– Принеси-ка мне из гостиной пачку сигарет и зажигалку. И пепельницу. Всё там – на журнальном столике.
– Прям в кровати курить будешь?
– Я всю жизнь курил там, где хотел. И в спальне, и на кухне, и в сортире.
– Натощак!
– И натощак в особенности.
– Давай я хоть кофе тебе сварю, – предложил Егор, и, не дожидаясь ответа, ушёл на кухню.
Я тяжко вздохнул, изображая неизвестно для кого возмущение беспардонностью своего опекуна, а в душе одобрительно подумал: «Хороший врач из Егора получится. Умеет с капризными больными общаться. И ведь слушаешься его! А уколы Егор ставит – не почувствуешь».
Кряхтя, я поднялся с постели, подхватил пижаму, висевшую на спинке стула, и пошёл в ванную. Постоял возле зеркала, раздумывая – бриться или ну её на фиг? Решил не бриться, лень. В зеркале отражался бледный седой болезненно тощий старик с глазами уже неопределённого цвета, провалившимися в глазницы. В глазах была какая-то тоска. М-м-да, краше в гроб кладут. Я ещё раз посмотрел в свои глаза и различил всё-таки голубой цвет. И не тоска это вовсе, обманул я себя, это мудрость. Чтобы обман не открылся, отвернулся от зеркала и включил воду. Умылся, почистил зубы, с грехом пополам натянул пижаму, и, уцепившись волей за плотные ручейки запахов, тянувшиеся из кухни, пошёл пить кофе. Кроме кофе, на столе стояла тарелка с двумя бутербродами – один с докторской колбасой, другой с сыром.

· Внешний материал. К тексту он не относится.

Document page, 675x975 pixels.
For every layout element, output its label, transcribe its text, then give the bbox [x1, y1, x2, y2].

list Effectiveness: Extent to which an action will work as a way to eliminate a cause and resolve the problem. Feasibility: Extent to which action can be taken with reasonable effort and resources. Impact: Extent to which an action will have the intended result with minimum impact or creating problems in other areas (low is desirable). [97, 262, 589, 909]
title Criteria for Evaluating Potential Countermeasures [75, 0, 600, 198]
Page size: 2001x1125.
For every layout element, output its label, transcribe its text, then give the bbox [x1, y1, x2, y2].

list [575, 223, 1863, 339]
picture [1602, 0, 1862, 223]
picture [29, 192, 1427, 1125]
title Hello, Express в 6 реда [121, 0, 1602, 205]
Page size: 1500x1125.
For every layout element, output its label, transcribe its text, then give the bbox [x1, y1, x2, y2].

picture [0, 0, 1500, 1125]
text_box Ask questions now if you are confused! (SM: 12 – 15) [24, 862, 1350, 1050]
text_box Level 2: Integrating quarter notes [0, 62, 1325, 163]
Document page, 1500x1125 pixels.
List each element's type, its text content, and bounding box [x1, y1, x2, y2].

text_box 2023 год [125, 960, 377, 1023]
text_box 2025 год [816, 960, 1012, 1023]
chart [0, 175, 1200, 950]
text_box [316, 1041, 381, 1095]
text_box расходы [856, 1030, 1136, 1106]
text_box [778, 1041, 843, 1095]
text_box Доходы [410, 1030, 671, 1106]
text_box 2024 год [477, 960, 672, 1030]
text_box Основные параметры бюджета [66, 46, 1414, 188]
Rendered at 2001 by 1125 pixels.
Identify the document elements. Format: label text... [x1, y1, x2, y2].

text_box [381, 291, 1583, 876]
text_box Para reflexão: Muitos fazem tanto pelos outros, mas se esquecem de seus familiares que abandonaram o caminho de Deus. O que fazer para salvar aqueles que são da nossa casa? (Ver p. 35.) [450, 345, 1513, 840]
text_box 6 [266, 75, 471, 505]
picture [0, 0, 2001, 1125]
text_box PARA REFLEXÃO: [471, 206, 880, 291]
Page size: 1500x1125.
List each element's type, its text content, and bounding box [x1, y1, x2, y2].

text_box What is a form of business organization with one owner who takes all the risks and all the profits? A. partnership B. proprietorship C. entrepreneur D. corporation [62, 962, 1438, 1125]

– Насчёт бутербродов уговору не было, – сказал я Егору.
Егор не ответил, только хмыкнул. Наверное, хотел напомнить, что и по поводу кофе не было уговора.
Я выпил большую чашку кофе и осилил половину бутерброда с сыром. Больше не хотелось.
– Убери в контейнер и поставь в холодильник, – сказал я. – Позже захочу, съем.
Егор посмотрел на меня внимательно, и спорить не стал.
– Я сегодня весь день свободен, – сказал он, с задумчивым видом изучая содержимое «Шарпа», определяя – чего там в достатке, а чего надо подкупить. – Сейчас сгоняю в супермаркет. Куплю всё, что надо для борща. Ты как насчёт борща, дядь Жень?
– Нормально. Сигарет ещё купи. Вот что – купи блок сразу. И дай мне, наконец, сигарету! Сколько можно тебя упрашивать?
Я с наслаждением закурил свою первую за сегодняшнее утро сигарету и подумал: «А была бы она мне так же приятна, не попей я кофе?».
Егор ушёл в супермаркет за ингредиентами обещанного борща, а я переместился в гостиную на диван. Заниматься воспоминаниями, когда тебя постоянно кто-нибудь или что-нибудь отвлекает, пустое дело. И не вспомнишь ничего толком, и раствориться в воспоминаниях не сможешь. А вспоминать и не растворяться – это душевная мастурбация. Дёргаешься, гоняешь туда-сюда обрывки мыслей и постоянно помнишь: ты здесь, ты никуда не делся, шкура твоя, потраченная, как молью, людьми и обстоятельствами, на тебе. Её не сбросить, как лягушечью кожу. Она – ты сам и есть. Погрузиться же в воспоминания полностью, раствориться в них – значит, прожить всё заново.